Using ECOSTRESS, we can measure vegetation health with the Evaporative Stress Index, a measurement that tells us how drought resistant a community of plants is based on their ability to use available water. With GEDI we can measure 3D plant biomass, an important measure of the amount of carbon stored in ecosystems. Together, these two satellites help us measure important ecosystem services: drought regulation and carbon sequestration. 

fig2

Remote sensing imagery captured from ECOSTRESS and GEDI provide new ways to answer questions about the impacts of fire on ecosystems at global and regional scales. 

Research design
How do we use satellite imagery to understand the impacts of prescribed burning on these ecosystem services? The answer: bringing together a wide range of scientific experience. Our research team includes ecologists, computer scientists, and remote sensing experts that have co-designed a project that none of us could have achieved individually.

My role in this interdisciplinary team is to use GIS tools and spatial data  to identify where prescribed burns have occurred, and the ecosystem service values in locations that have experienced prescribed burning compared to areas that haven’t. The Forest Service has a database of their fuels treatments activities over the past few decades, which can be used to map and identify prescribed burns across the US. Combining this information with the satellite imagery from ECOSTRESS and GEDI, we have the ability to evaluate ecosystem services within prescribed burns.

fig3

Prescribed burns have been implemented across Forest Service lands in the Western US, but scaling up treatments is an important component of the agency’s Strategy to Confront the Wildfire Crisis.

In order to determine whether ecosystem service values are different in areas that have experienced prescribed burns, we are using a statistical approach called matching: identifying points inside the prescribed burns and ‘matching’ them with points outside of the burn that are as similar as possible. By matching points based on aspects of the landscape like elevation, forest cover type, temperature, and precipitation, we are able to say that any differences in ecosystem service values between the points is due to prescribed burning instead of some other underlying difference between the two locations. This approach is especially useful for answering environmental questions without needing to set up an experiment - we can use the prescribed burns that have already been implemented to answer our research questions across the entire Western US. 

Fig4

Example of statistical matching: Prescribed burns (red) contain different types of land cover classification including different types of forests and grasslands (different shades of green). We can find similar points to compare inside (pink) and outside (blue) of the prescribed burns by matching based on land cover classification. 

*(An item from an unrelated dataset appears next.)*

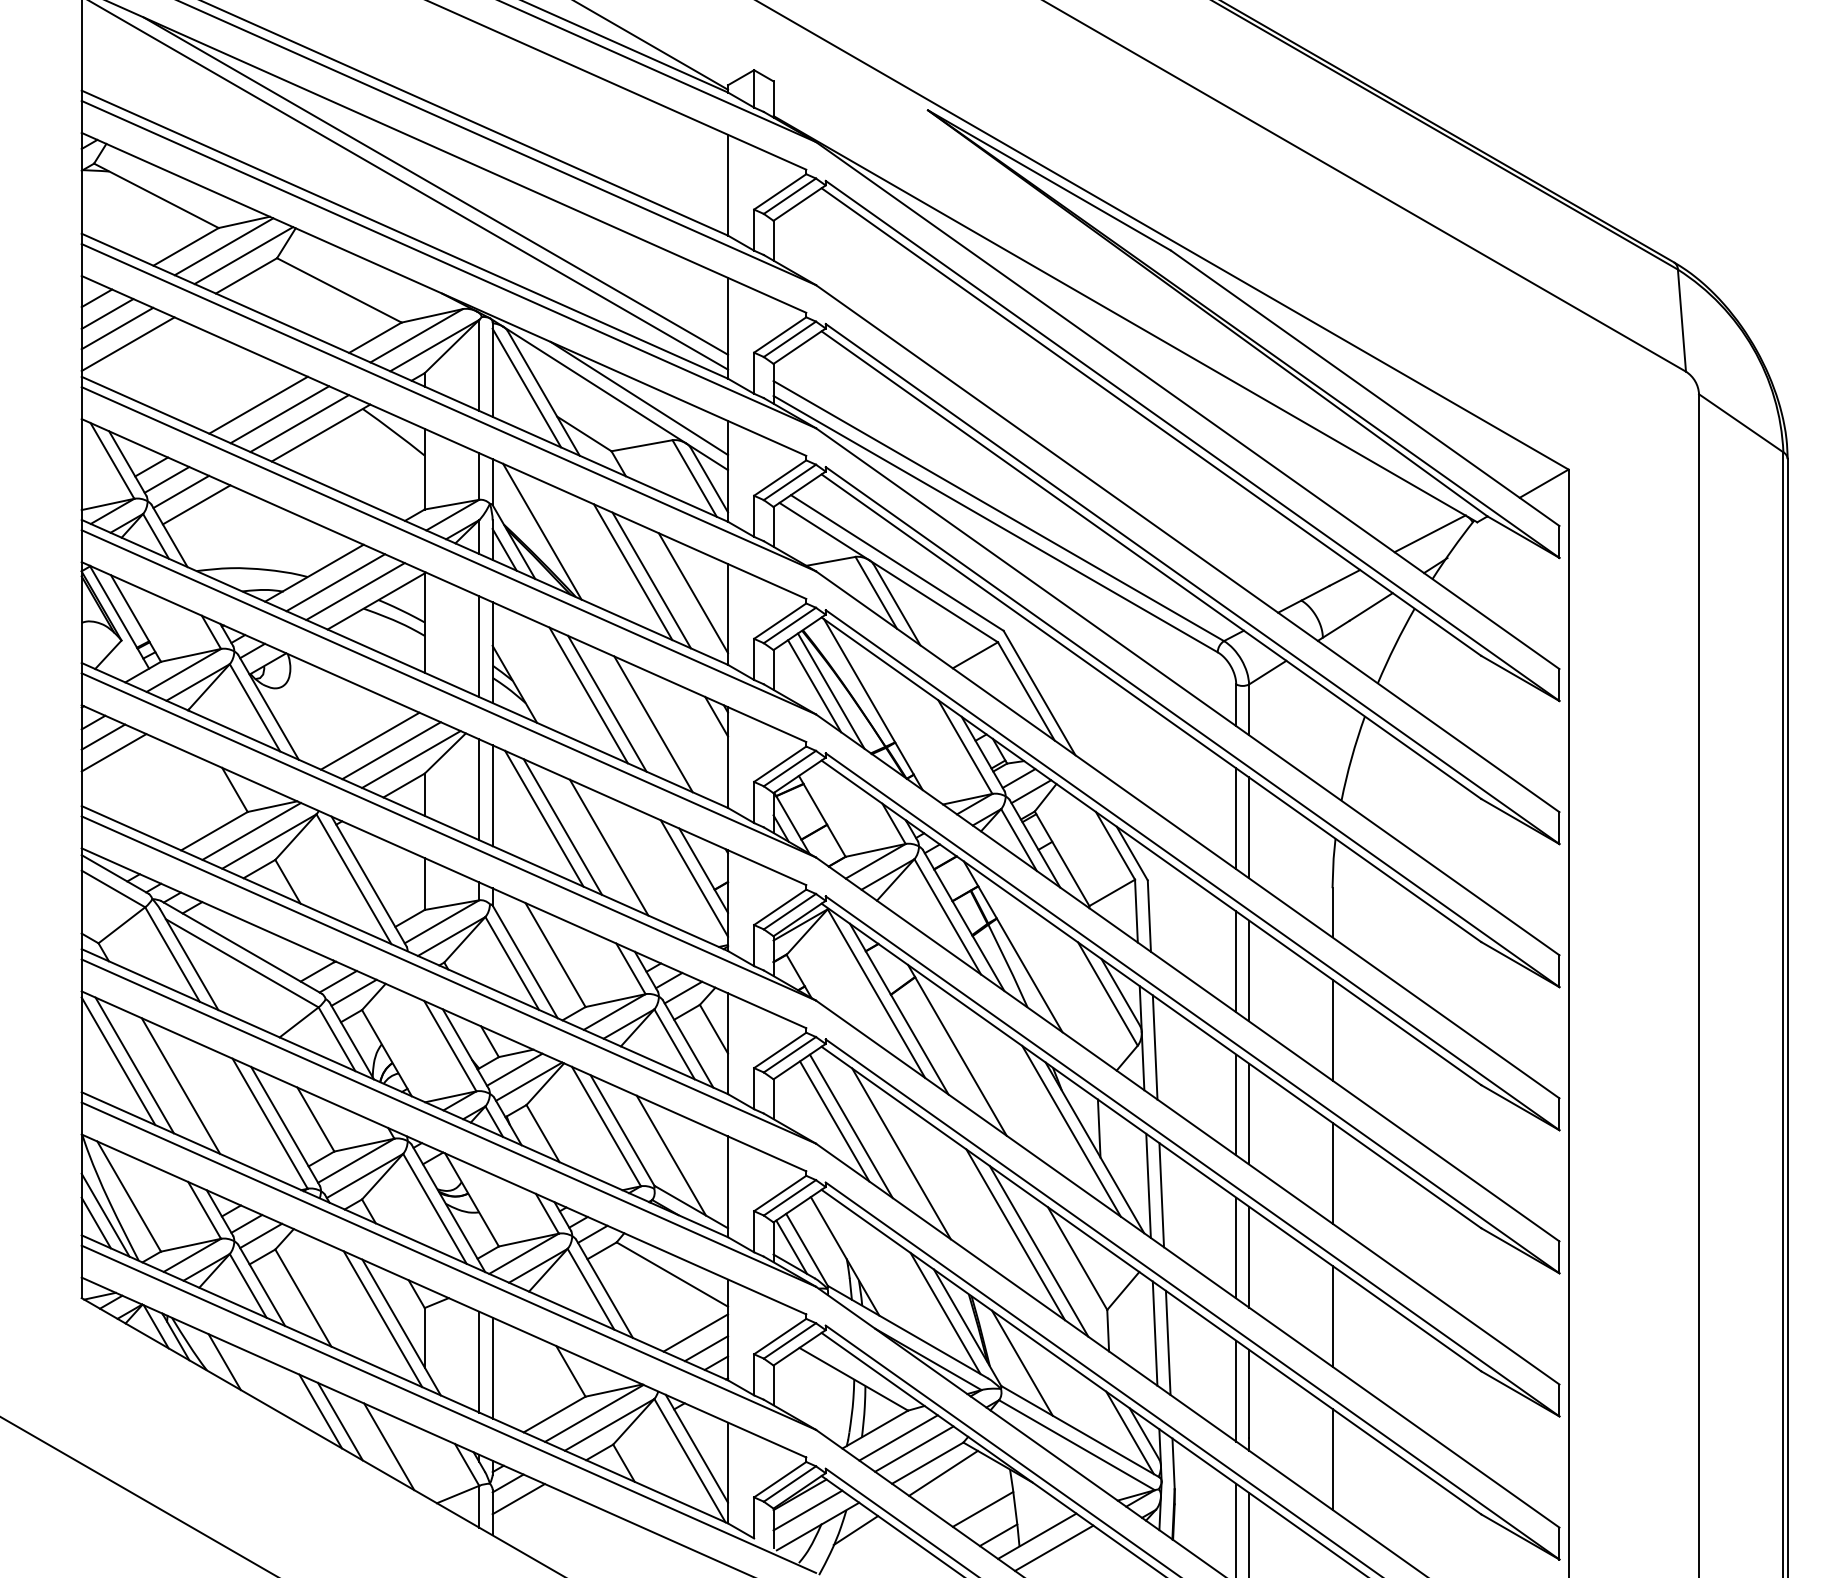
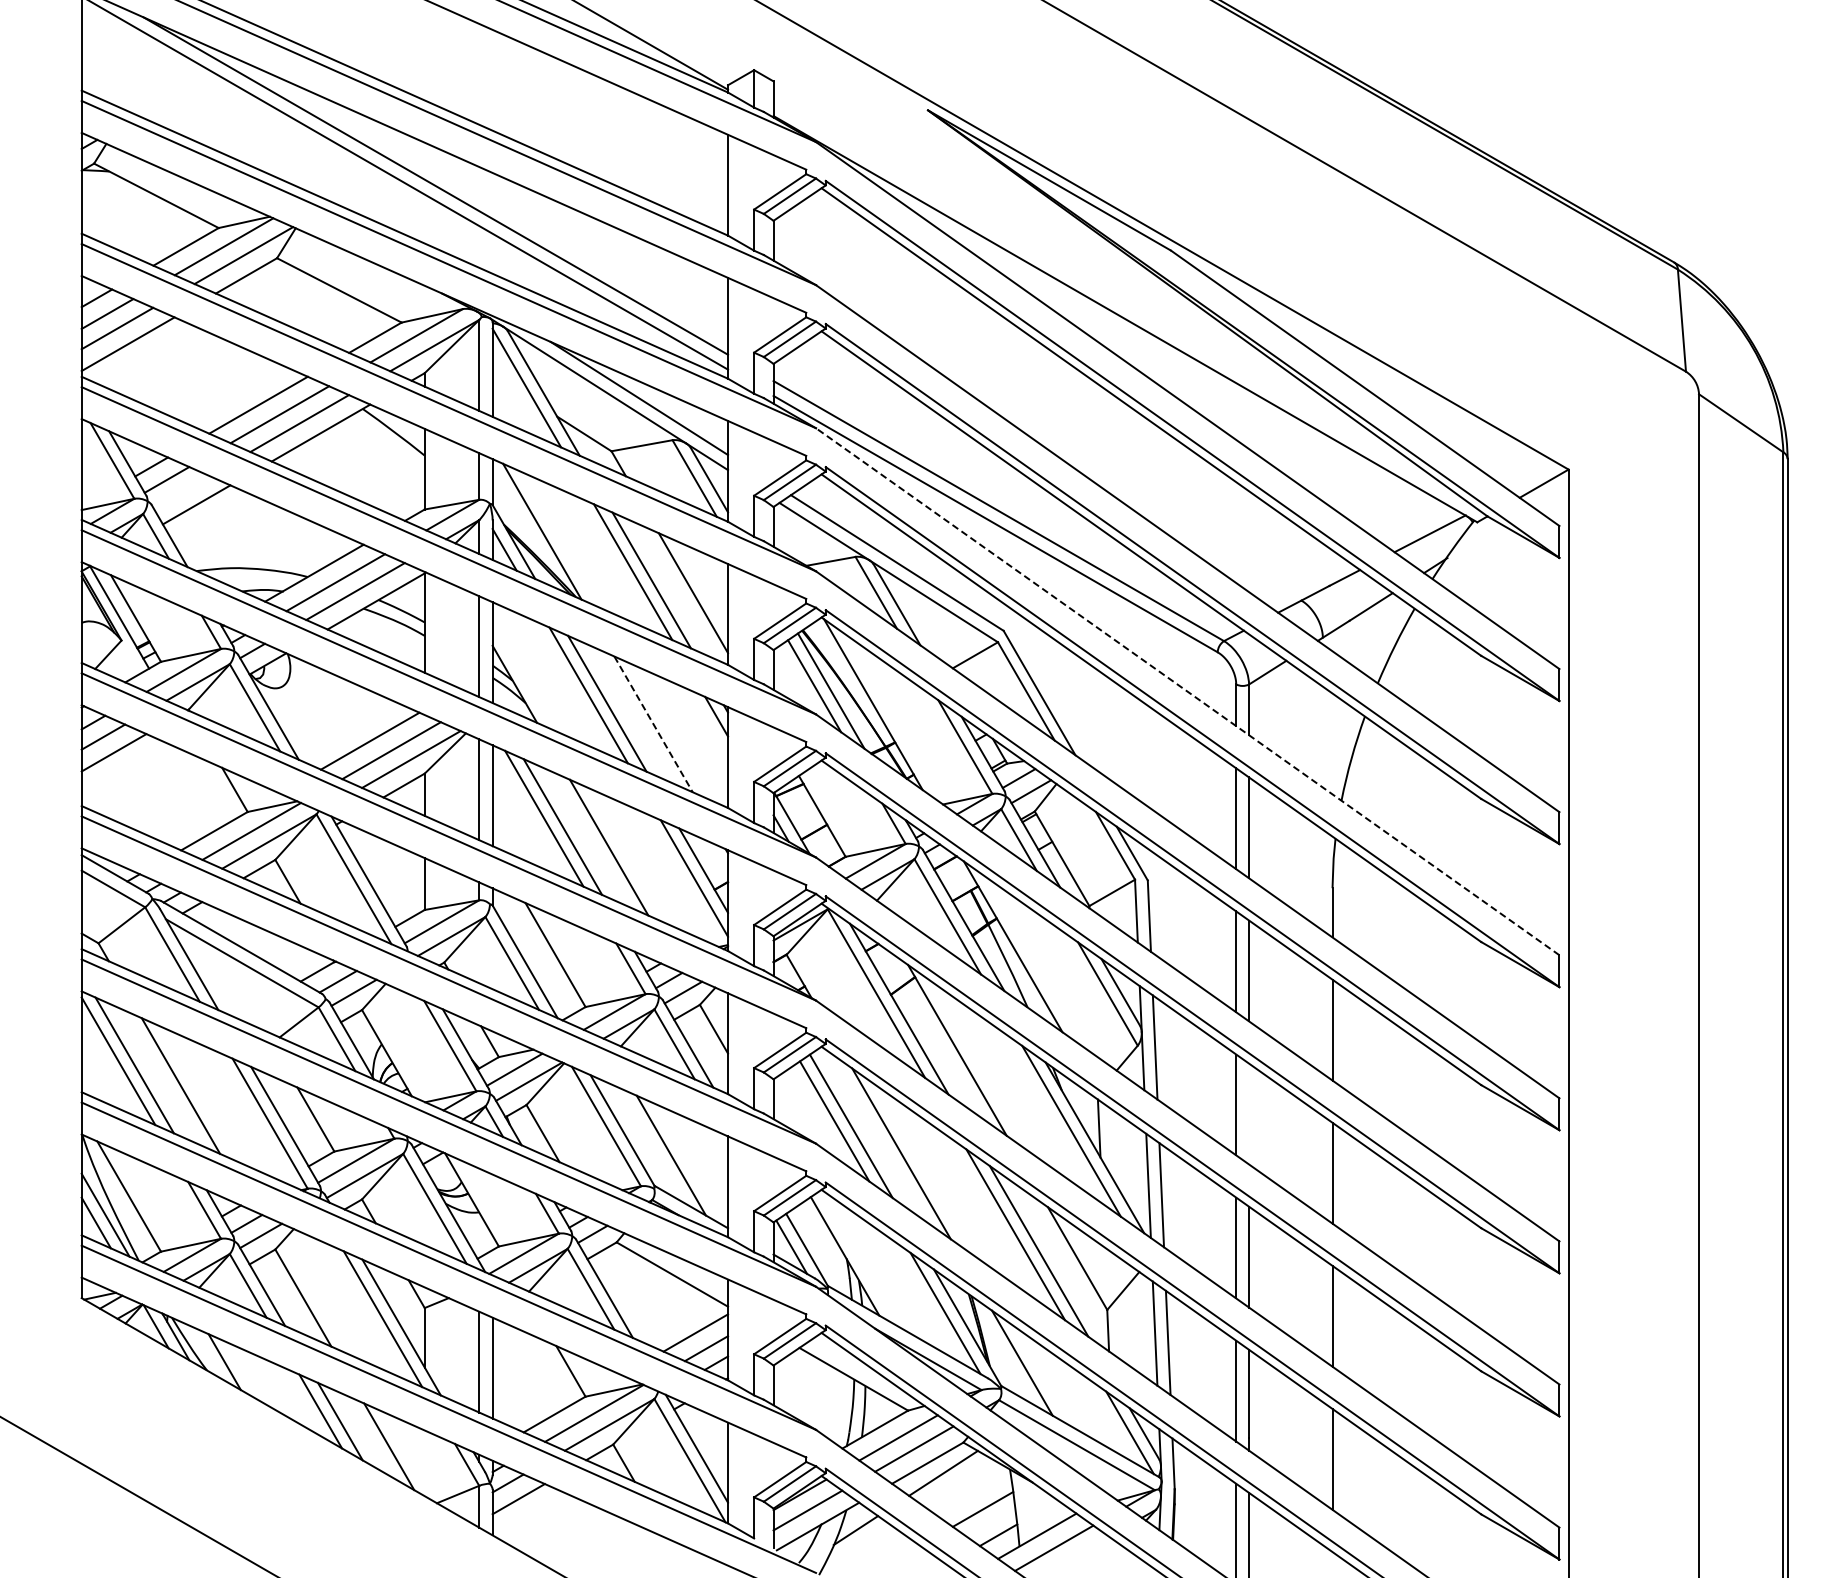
line at (181, 491): present -> none
line at (1187, 691): solid -> dashed
line at (653, 724): solid -> dashed
line at (1249, 1113): present -> none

Once we have finished putting the dataset together of matched points inside and outside of the prescribed burns, we can analyze whether prescribed burns resulted in a change in ecosystem service values for drought resistance and carbon sequestration. Answering that question is the next step in our collaborative project, which we aim to complete by the end of 2023.

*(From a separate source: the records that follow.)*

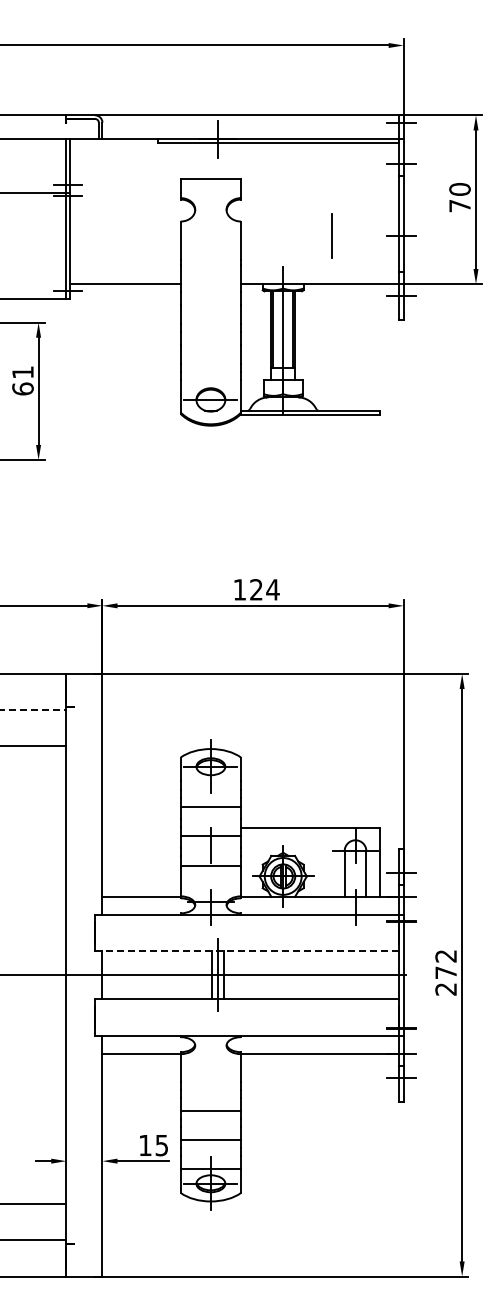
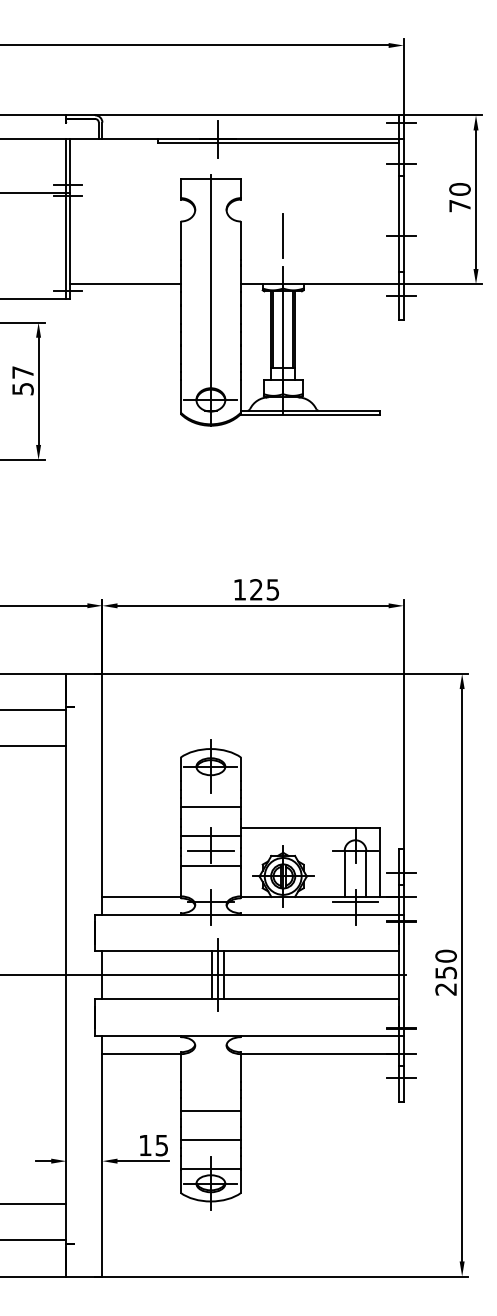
line at (331, 235) position: (331, 235) -> (282, 235)
line at (210, 300): none -> present
text at (22, 380): 61 -> 57
text at (272, 589): 124 -> 125
line at (33, 710): dashed -> solid
line at (210, 851): none -> present
line at (355, 901): none -> present
line at (250, 951): dashed -> solid
text at (445, 963): 272 -> 250
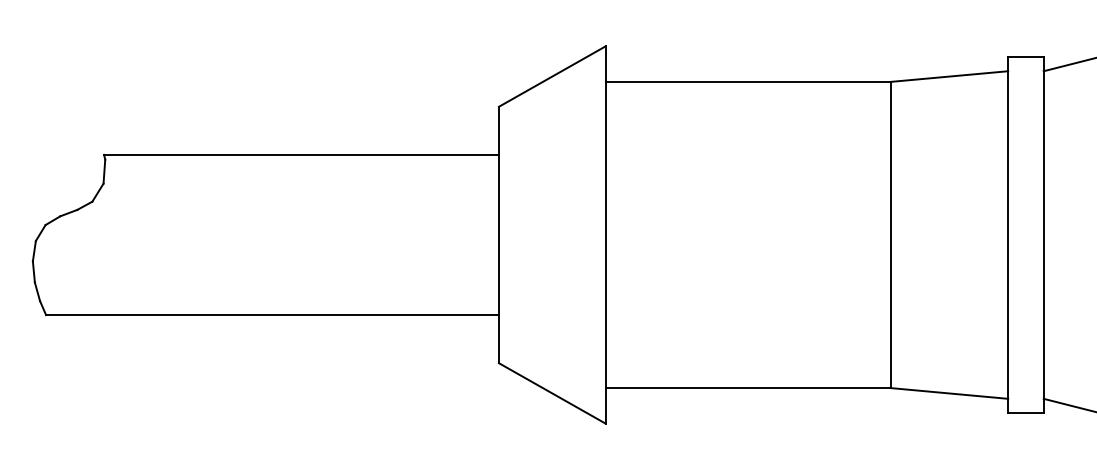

Using the results from this analysis, we aim to develop an online tool that provides information about the expected changes to ecosystem services for planned prescribed burns. We will communicate with fire and fuels managers in the development of the tool, to make sure that it matches their information needs and provides a useful framework for considering the impacts of prescribed burns on multiple management goals. Confronting the wildfire crisis requires collaboration between scientists and managers, and using the tools and data we have at our disposal. That is why the application of new remote sensing data provides an exciting opportunity to improve our understanding of when, where, and how prescribed burns can provide benefits to communities.